This law has little to do with trying to punish fake injuries. 99.9% of referees have little or no medical training and so are not entitled to decide if an injury is genuine or fake. To be honest, I've always been slightly uncomfortable with the idea that we are expected to assess if an injury is serious and requires a stoppage, or is more minor and play can continue around them - because we're not trained to make that assessment.
But anyway, the point is, for any injury we are obliged to assume that any player sat on the floor looking injured is in fact injured. So you stop play or delay the next restart, determine if they need a physio and then if so, call the physio on and ask him to move the player to the side of the pitch as soon as it is safe to do so. That's not designed as a punishment for a fake injury, it's designed to be consistently fair to all injuries (fake, minor or major) and it's designed to allow the game to continue as fast as possible.
As you rightly point out, it's fairly weak as a punitive measure - but that's because that concept was retroactively bodged into the laws at a later date.
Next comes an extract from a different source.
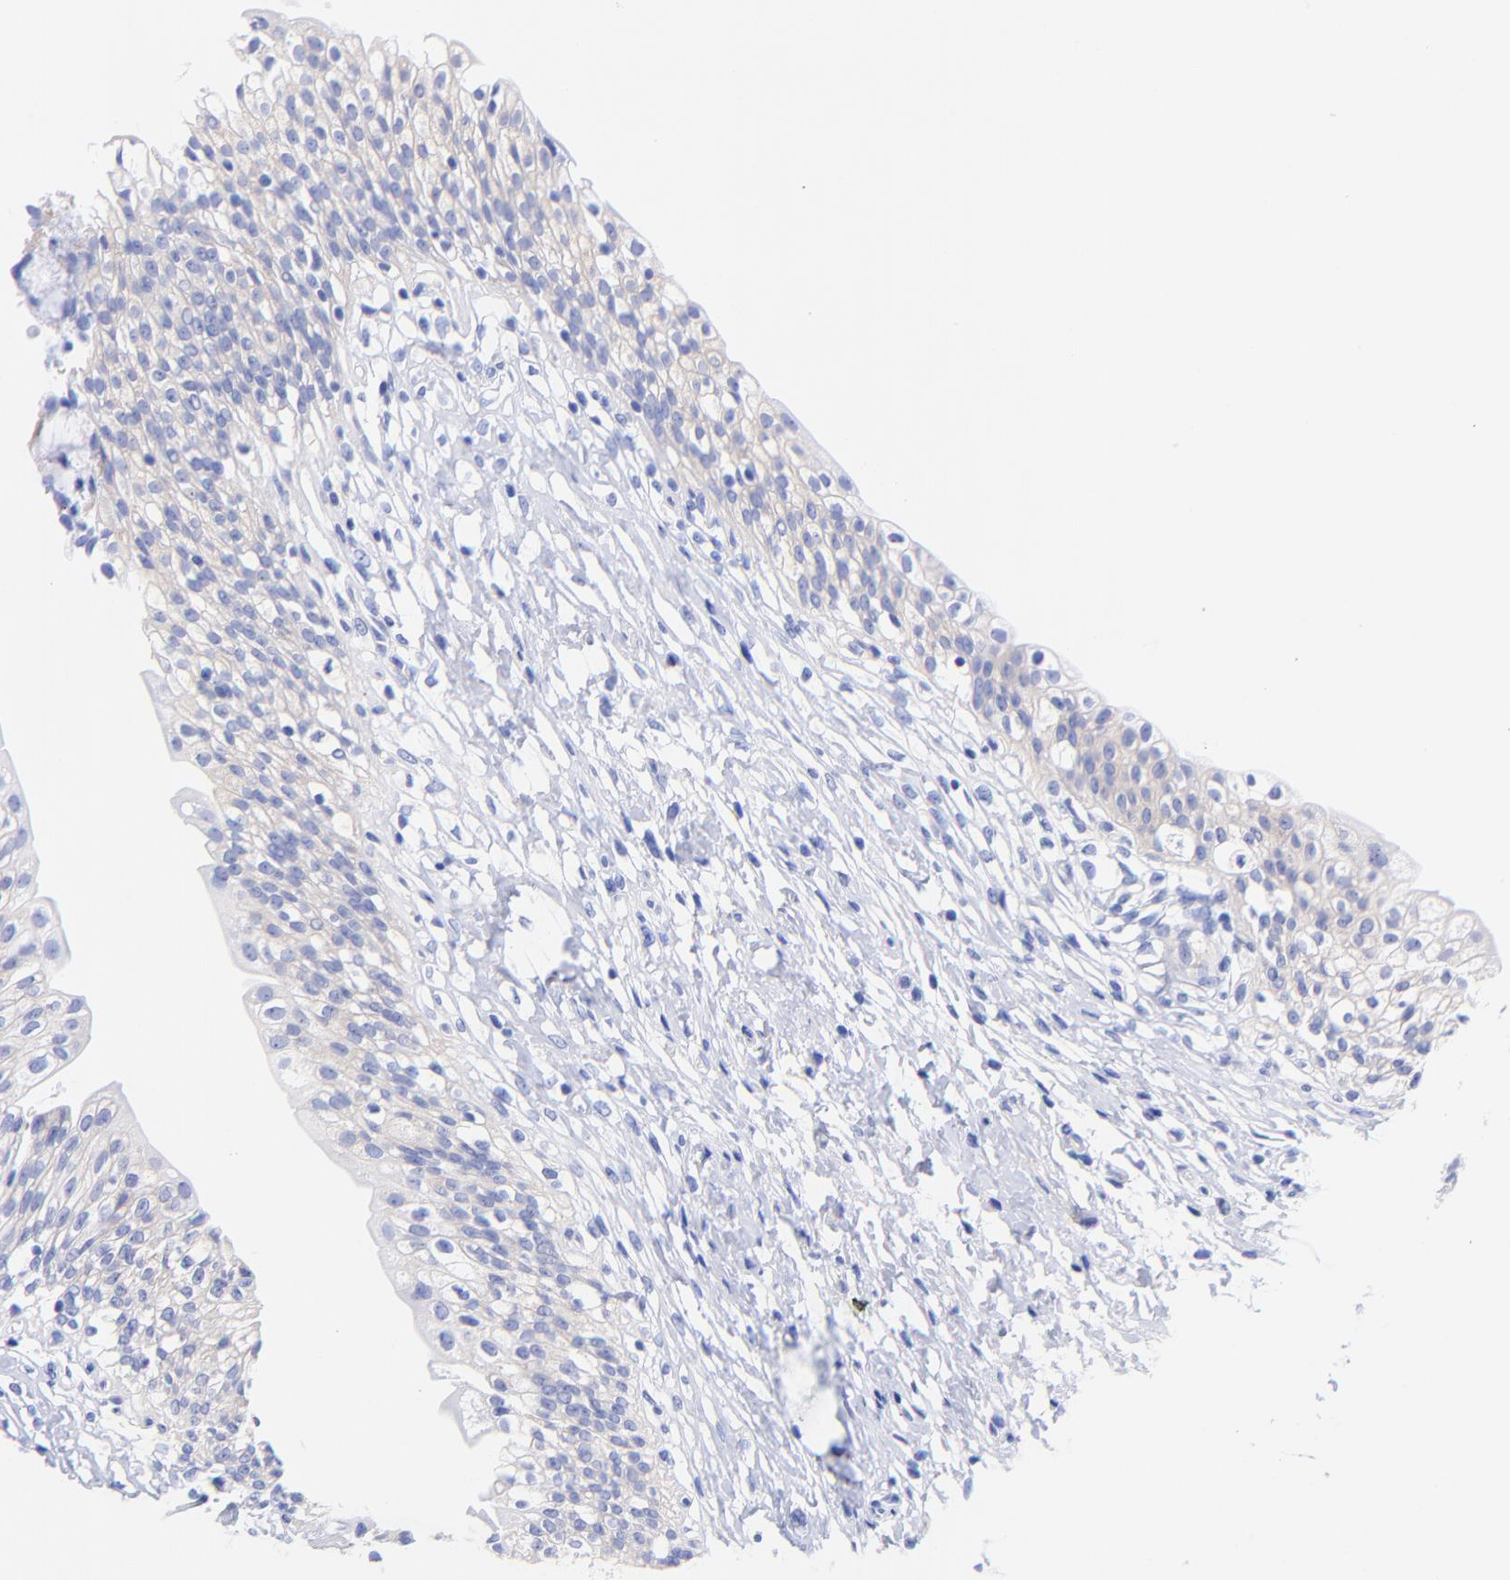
{"staining": {"intensity": "negative", "quantity": "none", "location": "none"}, "tissue": "urinary bladder", "cell_type": "Urothelial cells", "image_type": "normal", "snomed": [{"axis": "morphology", "description": "Normal tissue, NOS"}, {"axis": "topography", "description": "Urinary bladder"}], "caption": "Protein analysis of normal urinary bladder displays no significant positivity in urothelial cells. (DAB (3,3'-diaminobenzidine) immunohistochemistry, high magnification).", "gene": "GPHN", "patient": {"sex": "female", "age": 80}}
We're all open to suggestions for an improved approach, but anything you do has to bear in mind that it only takes one high-profile mistake (a referee trying to caution a player who it later turns out has a broken arm) and the idea that player safety is our top priority has gone out the window. The problem is, short of medically training every referee and introducing a provision into law that allows for the referee to stop play to carry out a medical assessment, we're limited to working on the assumption that every scream of pain is genuine. I don't quite see how we stop players exploiting that without also punishing those who, through no fault of their own, have been genuinely injured?